Letters Smoking v obesity

Sedentary health strategy logic

BMJ 2010; 341 doi: https://doi.org/10.1136/bmj.c5292 (Published 29 September 2010) Cite this as: BMJ 2010;341:c5292
  1. Richard Weiler, specialist registrar in sport and exercise medicine and general practitioner1
  1. 1Homerton University Hospital NHS Trust, London E9 6SR, UK
  1. rweiler{at}doctors.org.uk

    It is illogical to place so much emphasis on obesity as a leading public health concern.1 Population attributable risks suggest that physical inactivity causes about 35% of coronary heart disease, 32% of colon cancer, and 35% of type 2 diabetes.2 In another study, population attributable risks for coronary heart disease were smoking 43%, saturated fatty acid intake 13%, obesity (body mass index >30) 14%, and sedentary lifestyle 40%.3

    Increased physical activity reduces mortality by as much as smoking cessation, even in later life,4 and the comparative risk of obesity is not so clearly defined.

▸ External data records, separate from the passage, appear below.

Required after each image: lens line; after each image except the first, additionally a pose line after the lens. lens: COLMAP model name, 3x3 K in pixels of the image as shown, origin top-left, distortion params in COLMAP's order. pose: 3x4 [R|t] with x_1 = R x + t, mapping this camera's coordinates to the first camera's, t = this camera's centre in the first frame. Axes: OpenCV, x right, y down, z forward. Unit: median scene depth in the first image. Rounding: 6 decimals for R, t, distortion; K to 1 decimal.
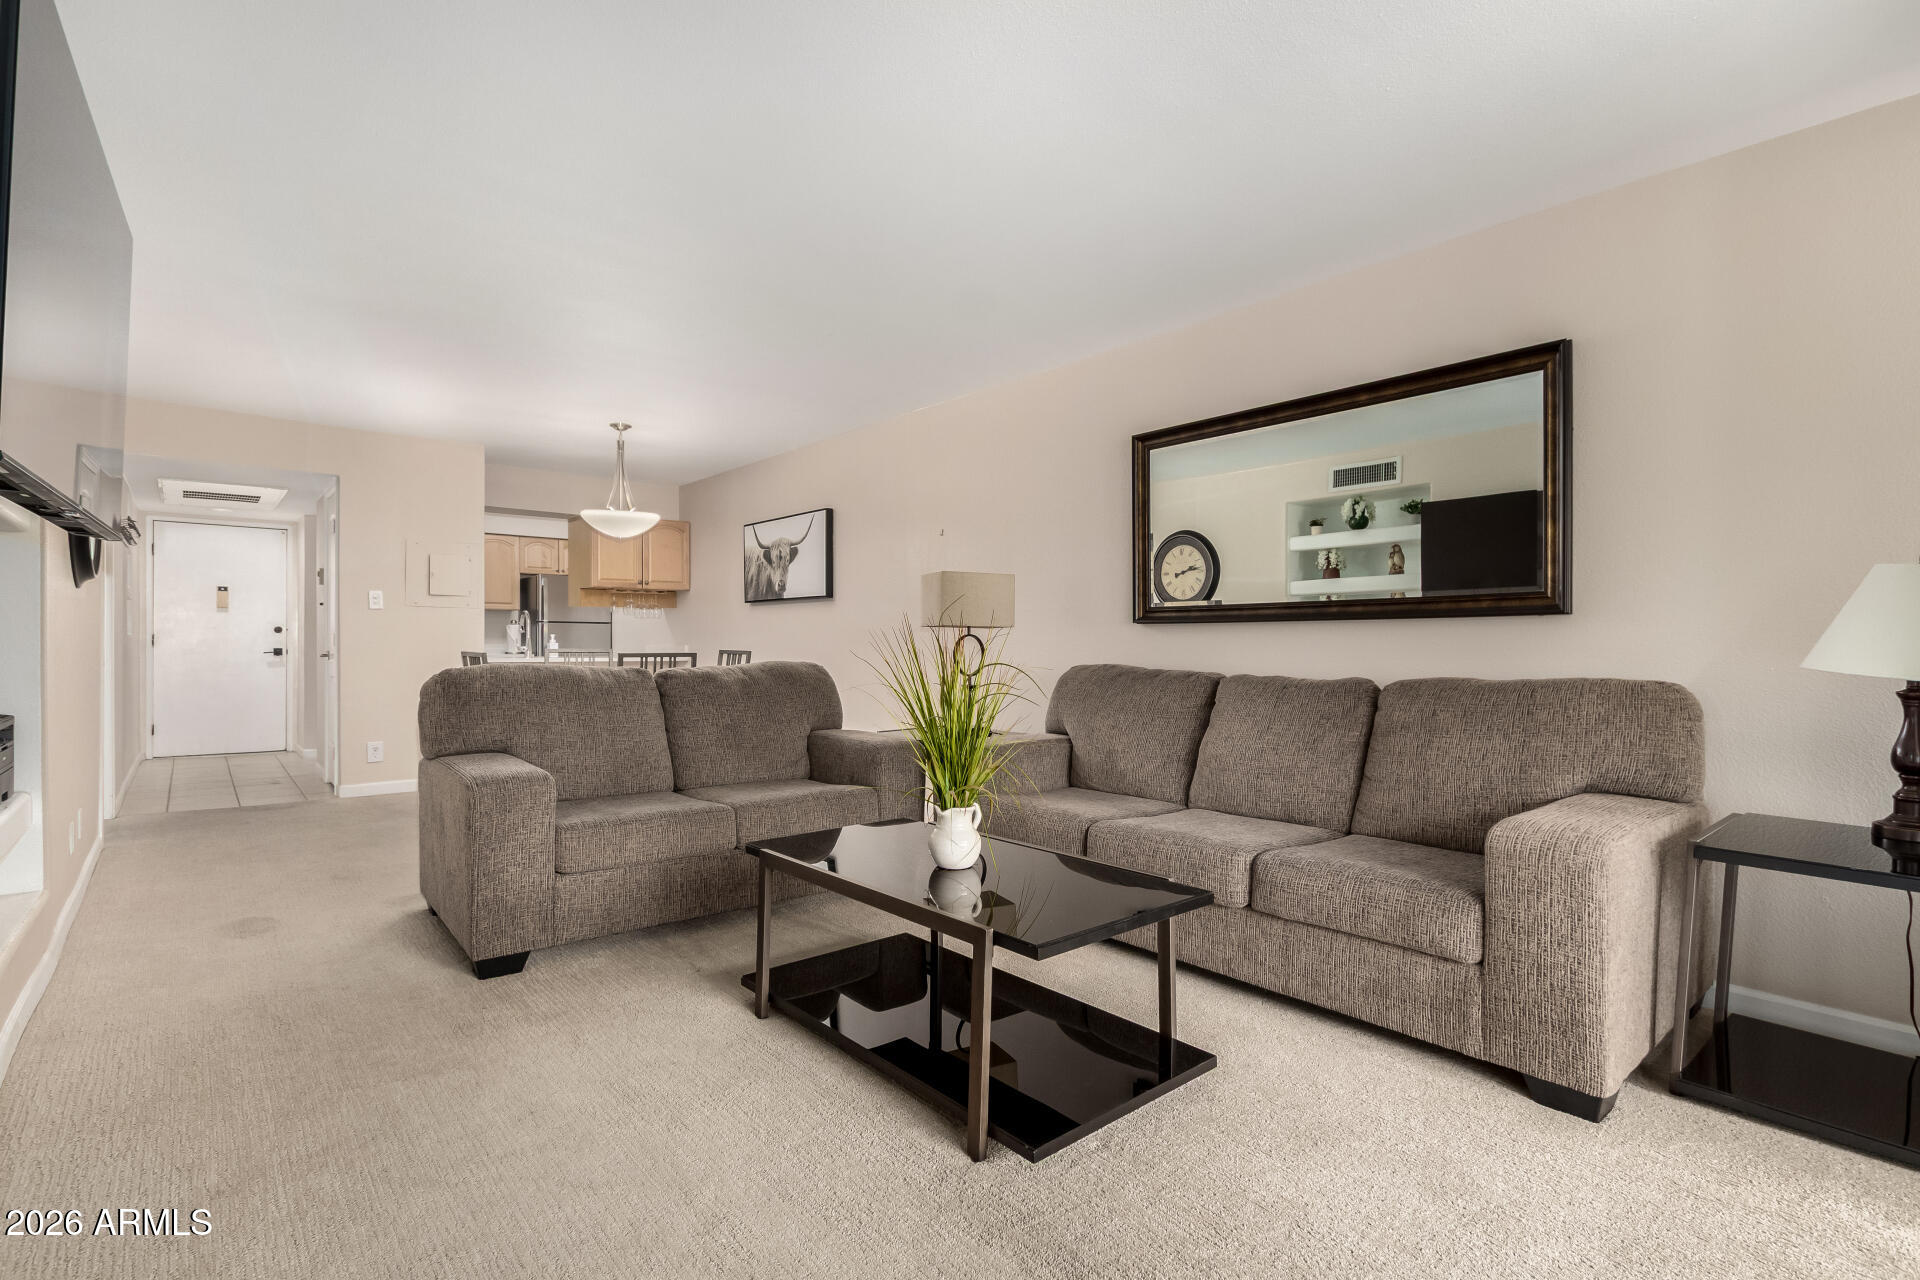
lens RADIAL K [[899.8, 0, 962.8], [0, 899.8, 644.4], [0, 0, 1]] dist [0.012484, -0.004809]
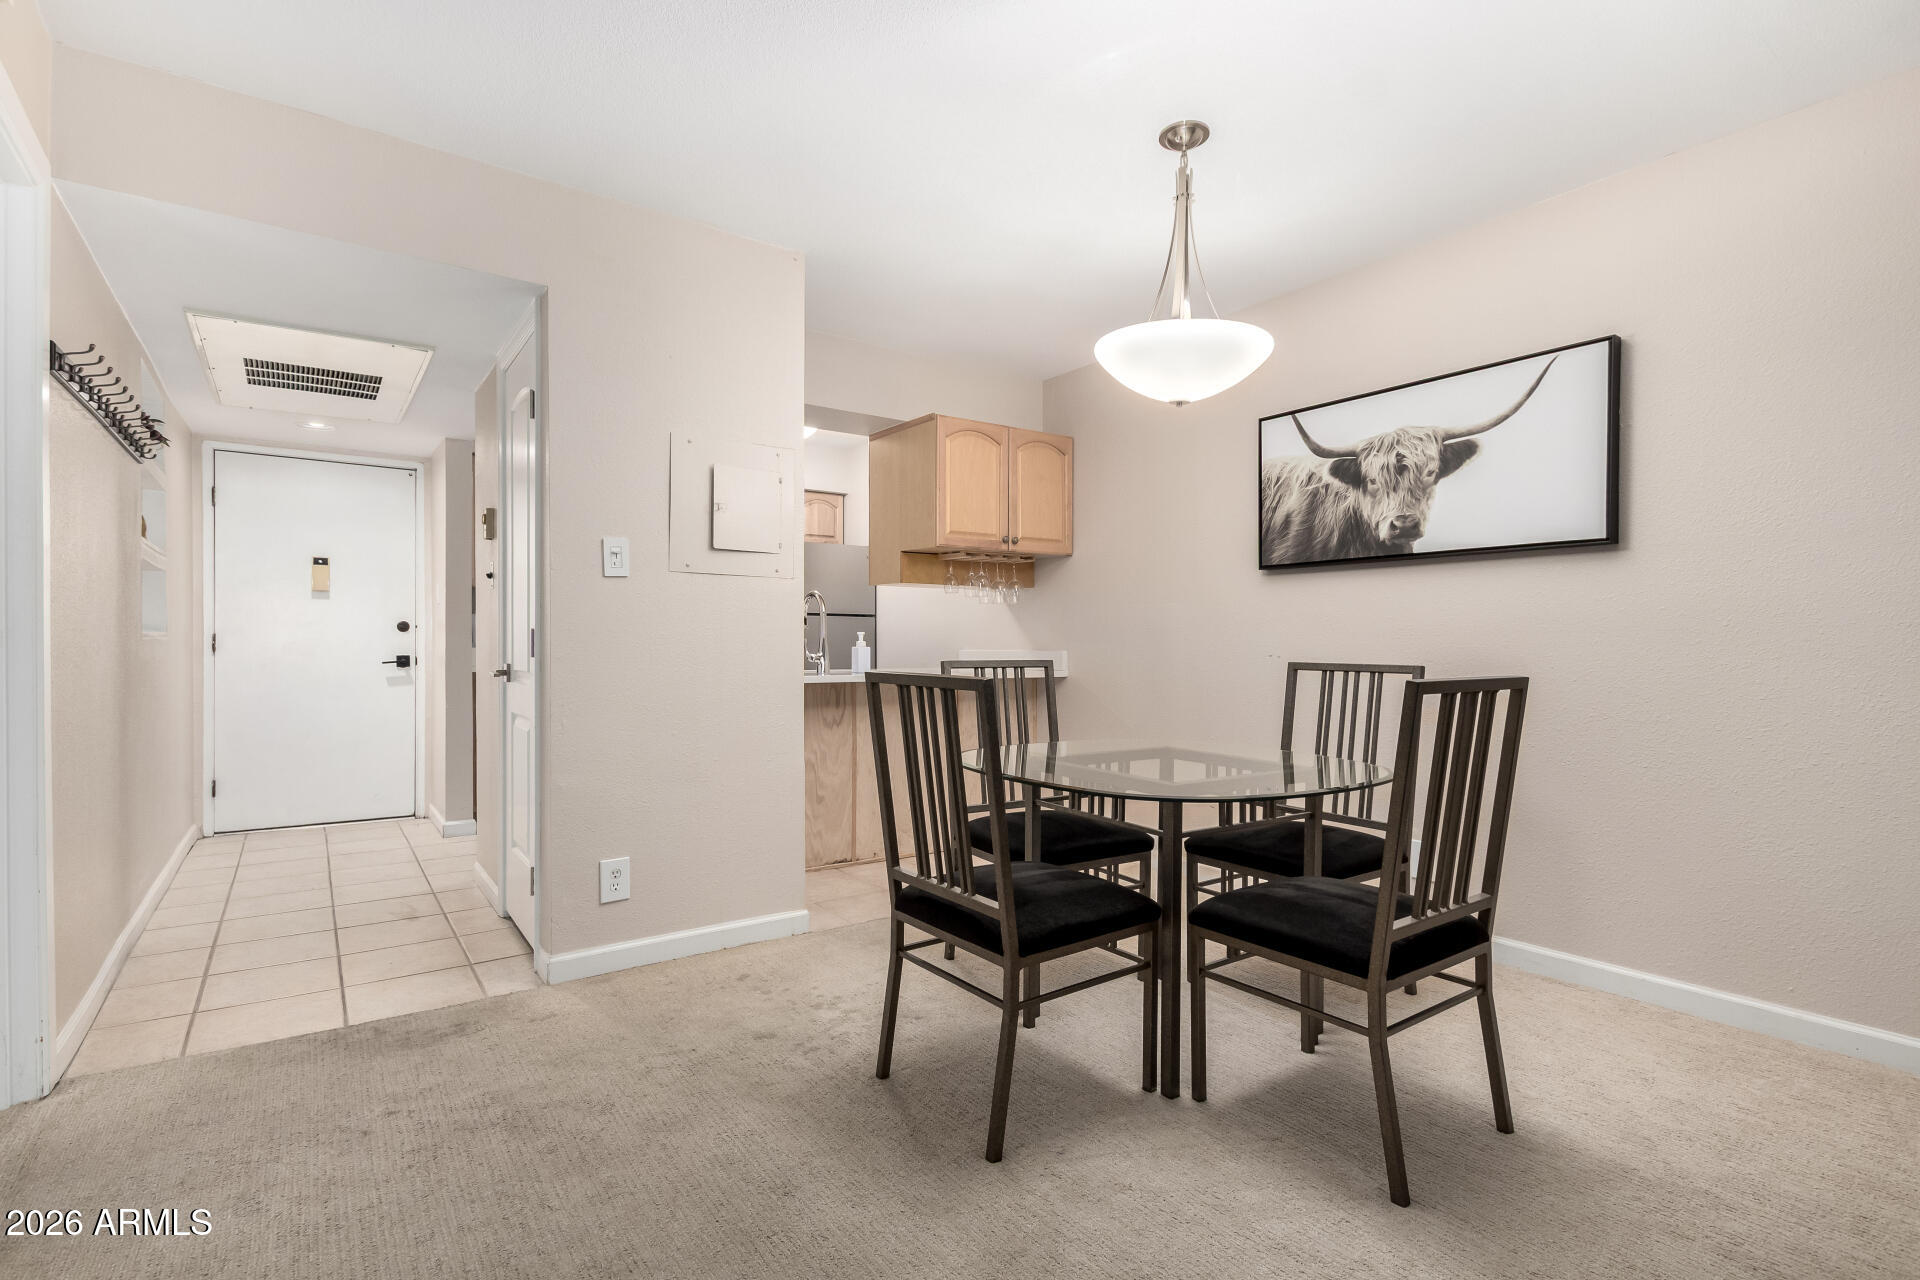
lens RADIAL K [[899.8, 0, 962.5], [0, 899.8, 643.0], [0, 0, 1]] dist [0.012484, -0.004809]
pose [[0.997094, -0.002798, -0.076131, -0.416517], [0.002721, 0.999996, -0.001114, -0.003688], [0.076133, 0.000904, 0.997097, 0.522391]]
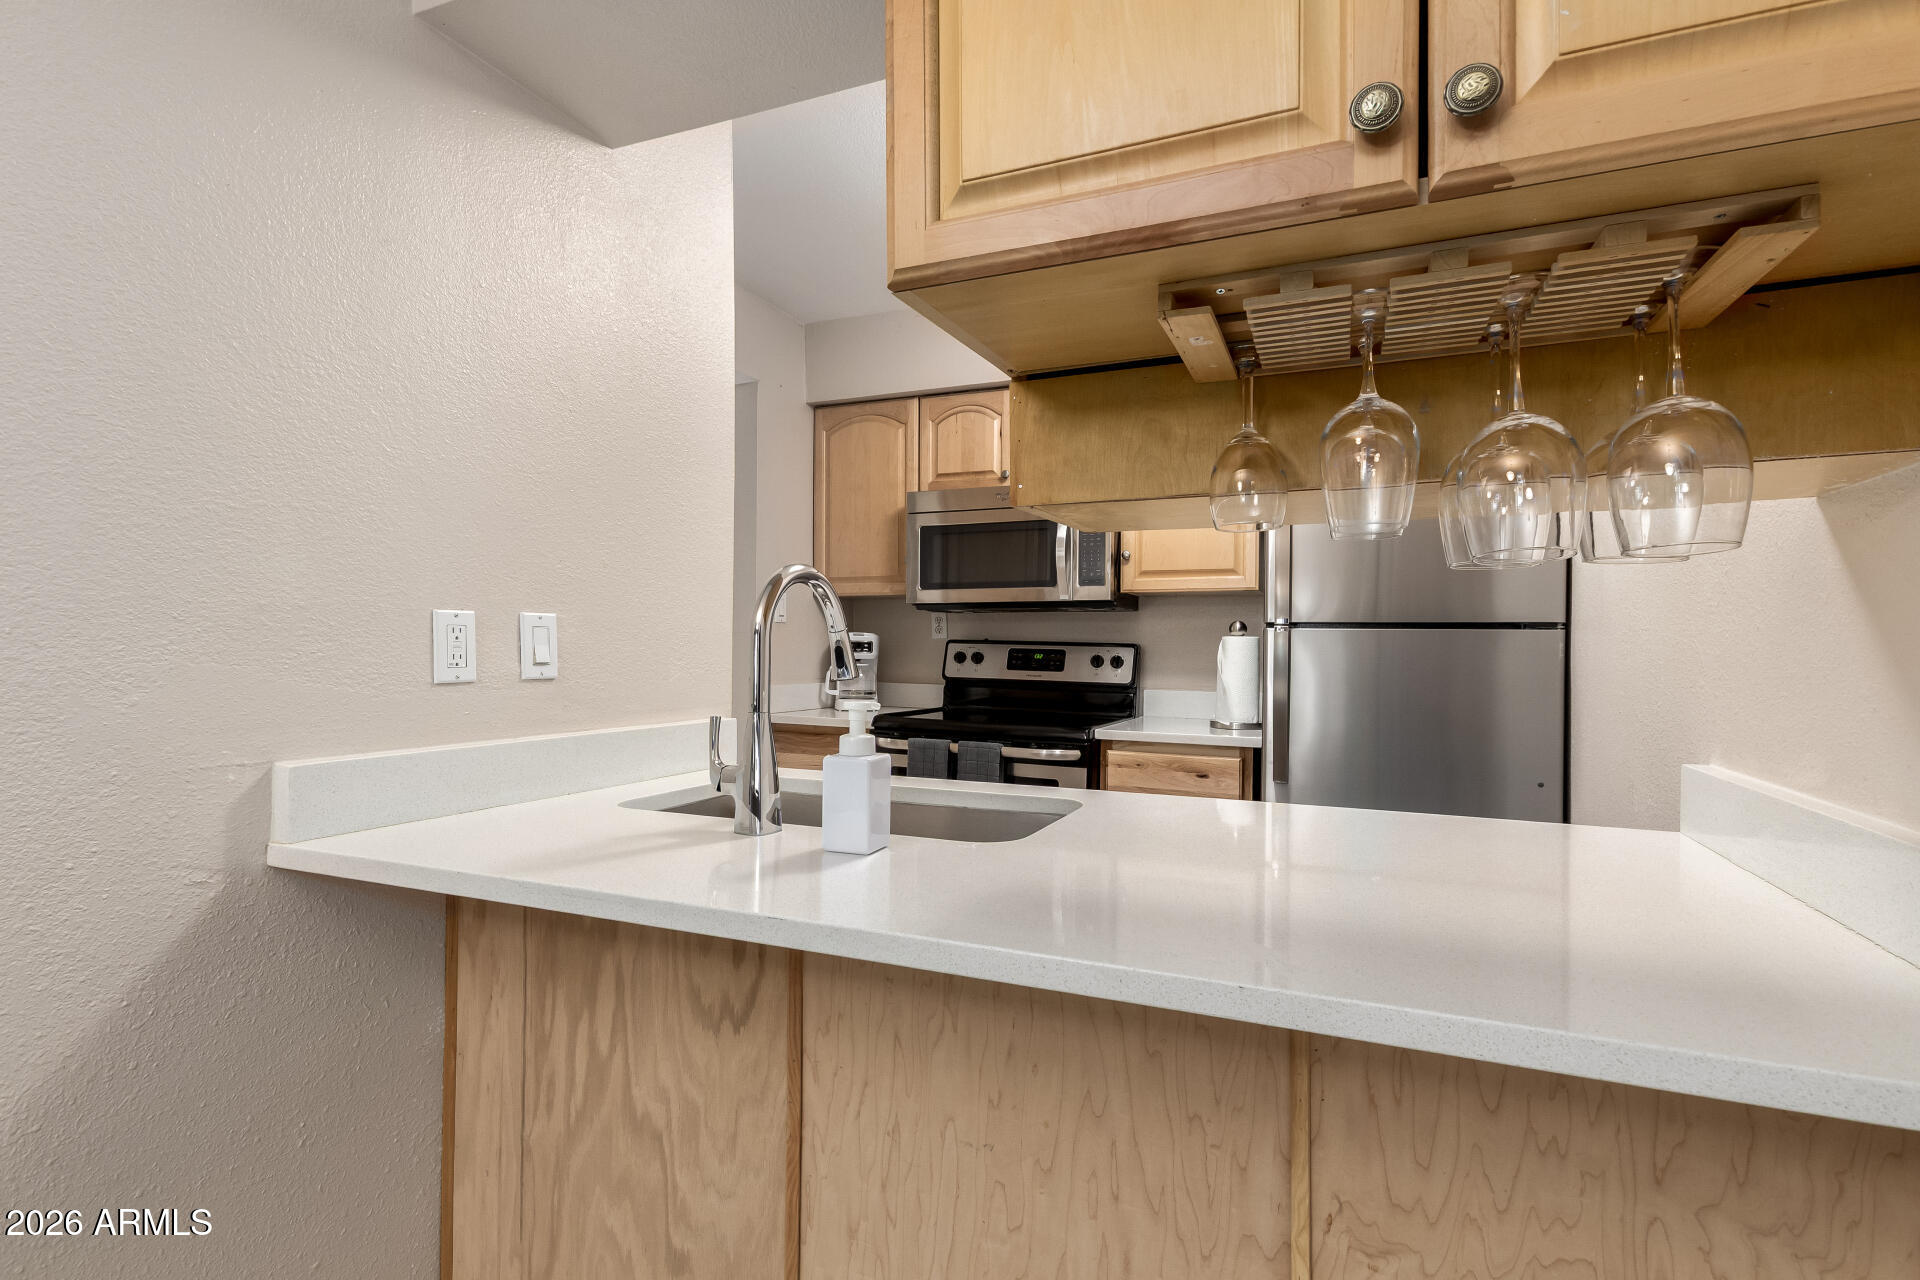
lens RADIAL K [[899.8, 0, 969.5], [0, 899.8, 643.8], [0, 0, 1]] dist [0.012484, -0.004809]
pose [[0.451199, -0.007149, -0.892395, -0.365765], [-0.004175, 0.999940, -0.010121, -0.023067], [0.892414, 0.008292, 0.451142, 1.132126]]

    A recent BMJ poll suggested that when presented with the evidence most readers (83%) understand that health strategy should focus on increasing physical activity, rather than treating obesity. Many undesirable health risks are greatly reduced by physical activity and improved fitness, even in the absence of weight loss.5

    To suggest smoking and obesity, rather than physical activity, have a comparable impact is dangerously misleading. All independent risk factors are important, but lack of physical activity and smoking are far greater public health threats than obesity.


    Cite this as: BMJ 2010;341:c5292


    • Competing interests: None declared.